Milwaukee Journal Sentinel, July 31, 2008: "Stem cell advance could help Lou Gehrig's disease":

"Researchers are one step closer to reprogramming skin cells into tailor-made, healthy replacements for diseased cells. Applying the technique first developed by James Thomson of the University of Wisconsin-Madison and Shinya Yamanaka of Kyoto University, scientists at Harvard and Columbia universities reported online today in the journal Science that they had turned skin cells from two elderly patients with the neurodegenerative disorder amyotrophic lateral sclerosis (ALS) into motor neurons, the nerve cells that become damaged in ALS. This is the first time that scientists have coaxed embryonic-like cells from adult patients suffering from a genetic-based disease, then induced the cells to form the specific cell types that would be needed to study and treat the disease."

Associated Press, July 31, 2008: "Cell changes may help Lou Gehrig's research":

"Using a new technique to reprogram cells, scientists are growing neurons from people with Lou Gehrig's disease, a possible first step in understanding how the deadly illness develops. Technically known as amyotrophic lateral sclerosis, the disease damages the nerve cells in the brain and spinal cord, eventually leading to death. The ALS Association estimates that as many as 30,000 Americans may have the disease at any given time.

"'What we now have in the culture dish is cells that have the same genetic makeup as the ALS patient and they are the same cells that are affected by the disease,' said Dr. Chris Henderson, co-director of the Center for Motor Neuron Biology and Disease at Columbia University. That means that, for the first time, scientists hope to be able to observe the development of the disease in the cells and, from that, possibly begin studies of treatments."

ABC News, July 31, 2008: "Personalized Stem Cells One Step Closer to Reality":

"For the first time, scientists have proven that embryonic-like stem cells that are specific to both a person and to a disease can be manufactured using adult human cells. ...Researchers from Harvard and Columbia Universities used skin cells from two patients with Amyotrophic Lateral Sclerosis (ALS), also known as Lou Gehrig's disease, to create stem cells and then reprogrammed them to morph into replacement motor neurons."

New Scientist, 19:00 31 July 2008: "Scientists 'reprogram' cells from sick, elderly patients":

"Scientists have grown motor neurons by "reprogramming" skin cells taken from a patient with the neurodegenerative disease amyotrophic lateral sclerosis (ALS). Now they aim to study the cells to gain a better understanding of what goes wrong in the condition, and to screen for drugs that might help prevent the damage."

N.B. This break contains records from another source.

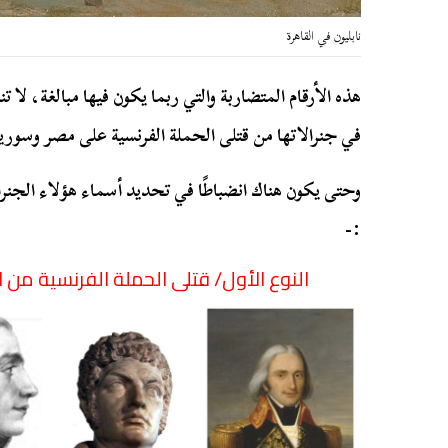
نابليون في القاهرة
هذه الأرقام المتضاربة والتي ربما يكون فيها مبالغة، لا 
في جنرالاتها من قتلى الحملة الفرنسية على مصر وسوريا
وحتى يكون هناك انضباطًا في تحديد أسماء هؤلاء الجنرال
:-
النوع الأول/ قتلى الحملة الفرنسية من ا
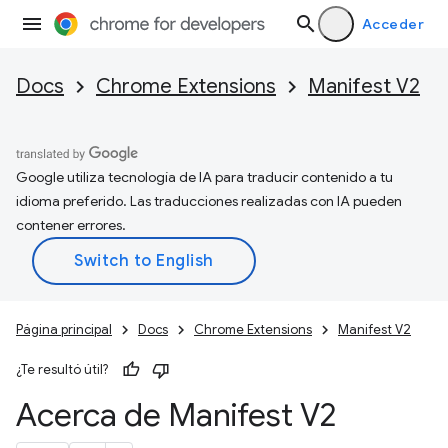
Acceder
Docs
Chrome Extensions
Manifest V2
Google utiliza tecnología de IA para traducir contenido a tu
idioma preferido. Las traducciones realizadas con IA pueden
contener errores.
Página principal
Docs
Chrome Extensions
Manifest V2
¿Te resultó útil?
Acerca de Manifest V2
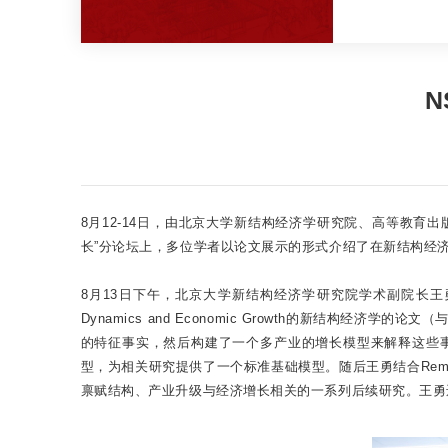
8月12-14日，由北京大学新结构经济学研究院、高等教育
长”分论坛上，多位学者以论文展示的形式介绍了在新结构经
8月13日下午，北京大学新结构经济学研究院学术副院长王勇首先以
Dynamics and Economic Growth的新结构经济学的
的特征事实，然后构建了一个多产业的增长模型来解释这些事
型，为相关研究提供了一个标准基础模型。随后王勇结合Remodeling
禀赋结构、产业升级与经济增长相关的一系列后续研究。王勇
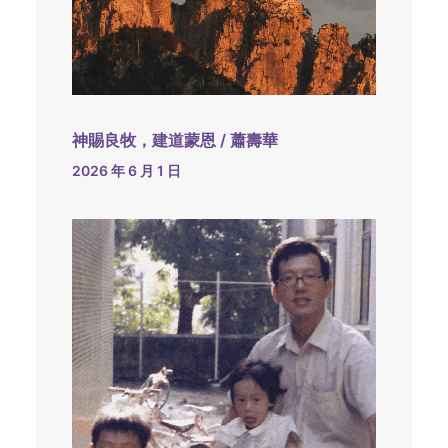
神賜良牧，建道蒙恩 / 蕭壽華
2026 年 6 月 1 日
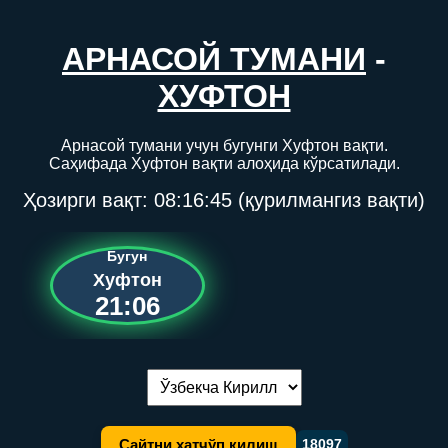
АРНАСОЙ ТУМАНИ
-
ХУФТОН
Арнасой тумани учун бугунги Хуфтон вақти.
Саҳифада Хуфтон вақти алоҳида кўрсатилади.
Ҳозирги вақт:
08:16:45
(қурилмангиз вақти)
Бугун
Хуфтон
21:06
Тилни алмаштириш:
Сайтни хатчўп қилиш
18097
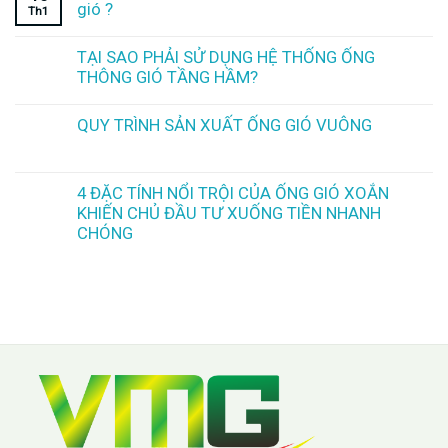
gió ?
Th1
TẠI SAO PHẢI SỬ DỤNG HỆ THỐNG ỐNG
THÔNG GIÓ TẦNG HẦM?
QUY TRÌNH SẢN XUẤT ỐNG GIÓ VUÔNG
4 ĐẶC TÍNH NỔI TRỘI CỦA ỐNG GIÓ XOẮN
KHIẾN CHỦ ĐẦU TƯ XUỐNG TIỀN NHANH
CHÓNG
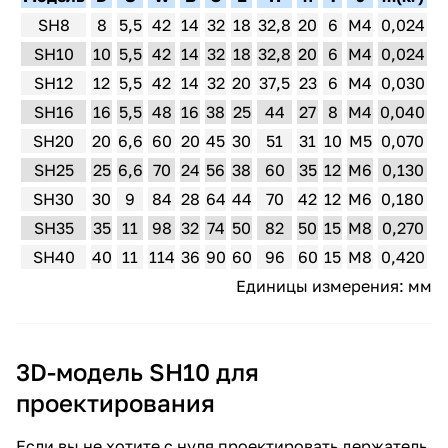
SH8
8
5,5
42
14
32
18
32,8
20
6
M4
0,024
SH10
10
5,5
42
14
32
18
32,8
20
6
M4
0,024
SH12
12
5,5
42
14
32
20
37,5
23
6
M4
0,030
SH16
16
5,5
48
16
38
25
44
27
8
M4
0,040
SH20
20
6,6
60
20
45
30
51
31
10
M5
0,070
SH25
25
6,6
70
24
56
38
60
35
12
M6
0,130
SH30
30
9
84
28
64
44
70
42
12
M6
0,180
SH35
35
11
98
32
74
50
82
50
15
M8
0,270
SH40
40
11
114
36
90
60
96
60
15
M8
0,420
Единицы измерения: мм
3D-модель SH10 для
проектирования
Если вы не хотите с нуля проектировать держатель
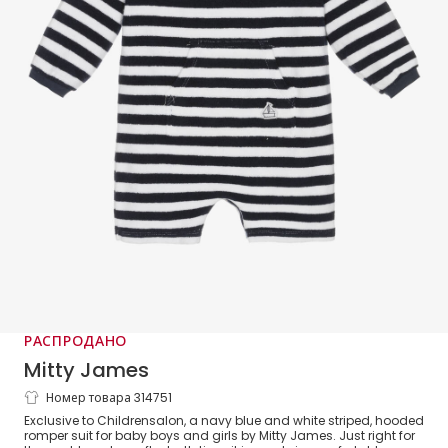
РАСПРОДАНО
Mitty James
Номер товара 314751
Махровый ромпер в синюю полоску для
Exclusive to Childrensalon, a navy blue and white striped, hooded
малышей
romper suit for baby boys and girls by Mitty James. Just right for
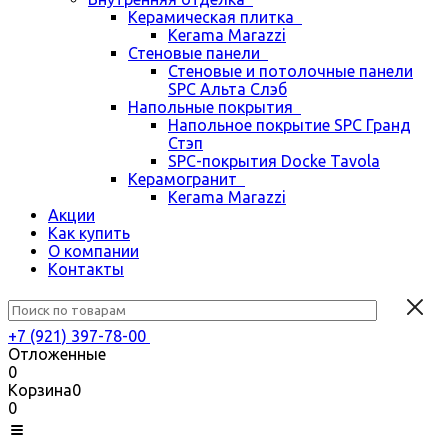
Керамическая плитка
Kerama Marazzi
Стеновые панели
Стеновые и потолочные панели
SPC Альта Слэб
Напольные покрытия
Напольное покрытие SPC Гранд
Стэп
SPC-покрытия Docke Tavola
Керамогранит
Kerama Marazzi
Акции
Как купить
О компании
Контакты
+7 (921) 397-78-00
Отложенные
0
Корзина
0
0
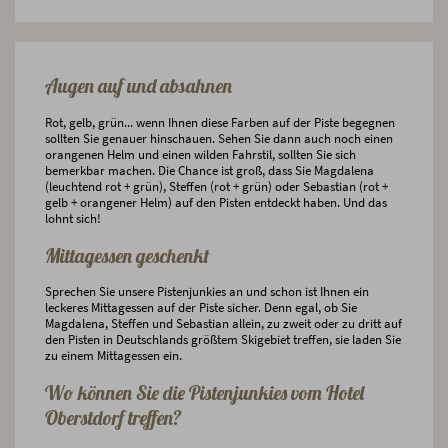
Augen auf und absahnen
Rot, gelb, grün... wenn Ihnen diese Farben auf der Piste begegnen
sollten Sie genauer hinschauen. Sehen Sie dann auch noch einen
orangenen Helm und einen wilden Fahrstil, sollten Sie sich
bemerkbar machen. Die Chance ist groß, dass Sie Magdalena
(leuchtend rot + grün), Steffen (rot + grün) oder Sebastian (rot +
gelb + orangener Helm) auf den Pisten entdeckt haben. Und das
lohnt sich!
Mittagessen geschenkt
Sprechen Sie unsere Pistenjunkies an und schon ist Ihnen ein
leckeres Mittagessen auf der Piste sicher. Denn egal, ob Sie
Magdalena, Steffen und Sebastian allein, zu zweit oder zu dritt auf
den Pisten in Deutschlands größtem Skigebiet treffen, sie laden Sie
zu einem Mittagessen ein.
Wo können Sie die Pistenjunkies vom Hotel
Oberstdorf treffen?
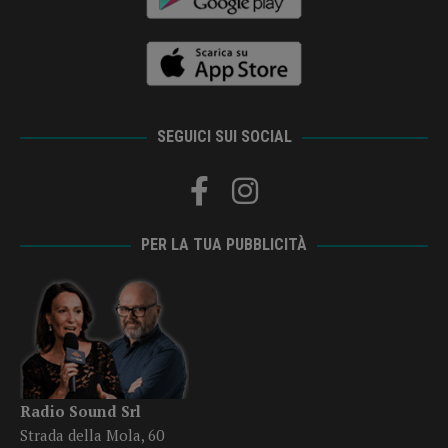
SEGUICI SUI SOCIAL
PER LA TUA PUBBLICITÀ
Radio Sound Srl
Strada della Mola, 60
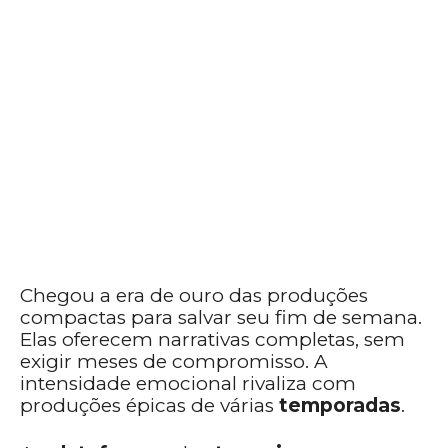
Chegou a era de ouro das produções
compactas para salvar seu fim de semana.
Elas oferecem narrativas completas, sem
exigir meses de compromisso. A
intensidade emocional rivaliza com
produções épicas de várias
temporadas
.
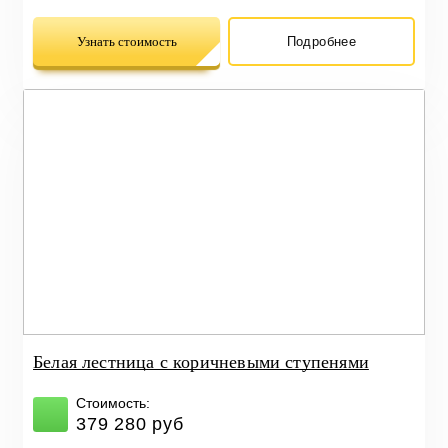
Узнать стоимость
Подробнее
Белая лестница с коричневыми ступенями
Стоимость:
379 280 руб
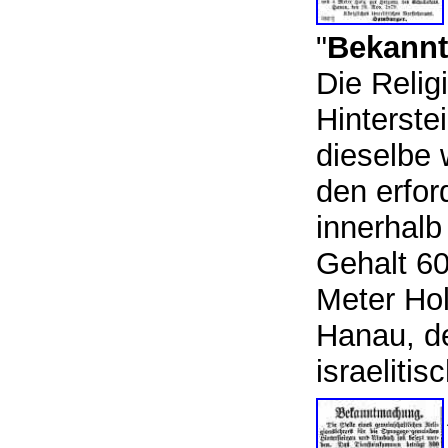
"
Bekann
Die Relig
Hinterste
dieselbe 
den erfor
innerhalb
Gehalt 60
Meter Hol
Hanau, d
israeliti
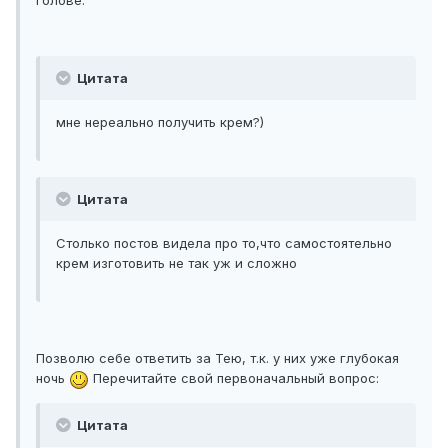
голове.
Цитата
мне нереально получить крем?)
Цитата
Столько постов видела про то,что самостоятельно
крем изготовить не так уж и сложно
Позволю себе ответить за Тею, т.к. у них уже глубокая
ночь
Перечитайте свой первоначальный вопрос:
Цитата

Reuters, July 31, 2008 2:27pm EDT: "Nerve cells grown from new-style stem cells":

"Ordinary skin cells taken from patients with a fatal and incurable nerve disease have been transformed into nerve cells in a first step toward treating them, U.S. researchers reported on Thursday. They transformed the cells from two patients with amyotrophic lateral sclerosis, or Lou Gehrig's disease, into motor neurons -- the cells that waste away and die in ALS. There is no immediate medical use for the cells, taken from two sisters aged 82 and 89, the researchers reported in the journal Science."